▸ EXERCISE INPUT:
————————

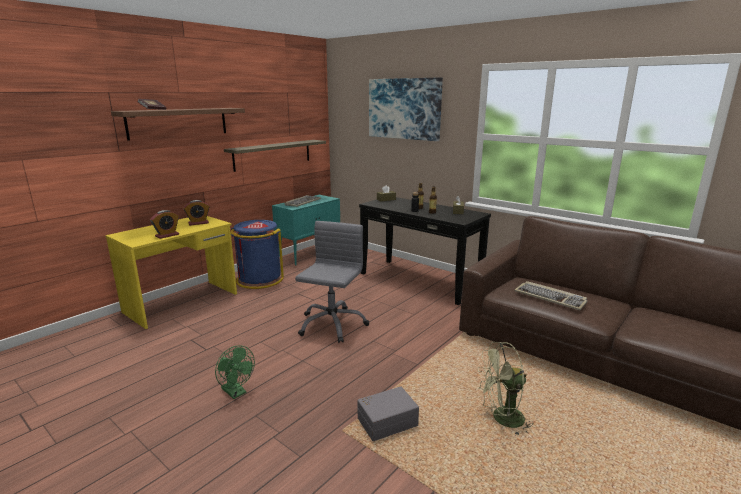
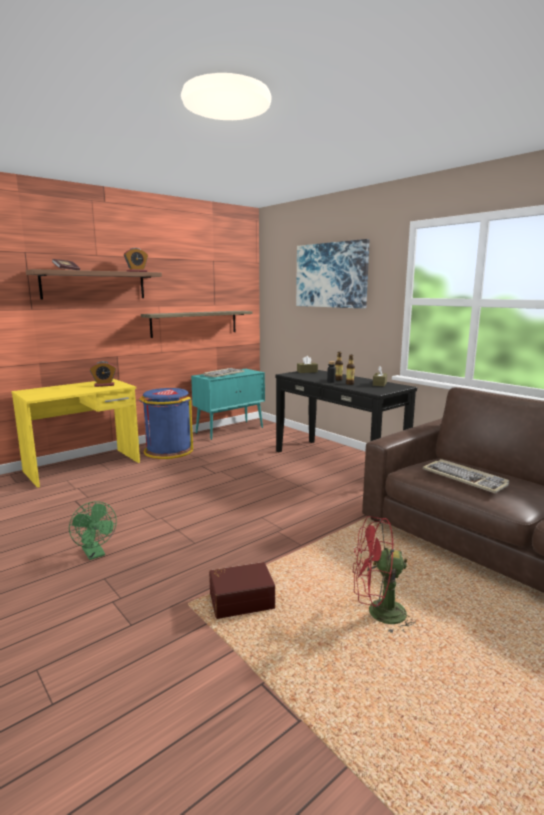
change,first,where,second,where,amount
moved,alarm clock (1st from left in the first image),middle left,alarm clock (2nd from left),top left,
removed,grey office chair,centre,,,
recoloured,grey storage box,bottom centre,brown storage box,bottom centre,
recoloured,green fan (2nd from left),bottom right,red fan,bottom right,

————————

▸ PROBLEM: Beginning with the line that holds "recoloured,grey storage box,bottom" and ending with the last line of the data, copy each line exactly and add nothing.

▸ EXERCISE OUTPUT:
recoloured,grey storage box,bottom centre,brown storage box,bottom centre,
recoloured,green fan (2nd from left),bottom right,red fan,bottom right,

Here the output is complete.